Task description »
Count the lines below that contain the string "value", with case counting, and give only the number.

Stored items »
● ● ● ●
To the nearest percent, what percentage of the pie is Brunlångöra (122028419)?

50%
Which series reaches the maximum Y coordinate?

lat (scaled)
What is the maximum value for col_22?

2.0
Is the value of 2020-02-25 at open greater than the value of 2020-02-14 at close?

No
● ● ● ●
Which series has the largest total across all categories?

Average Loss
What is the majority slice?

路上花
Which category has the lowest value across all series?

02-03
● ● ● ●
Output »
3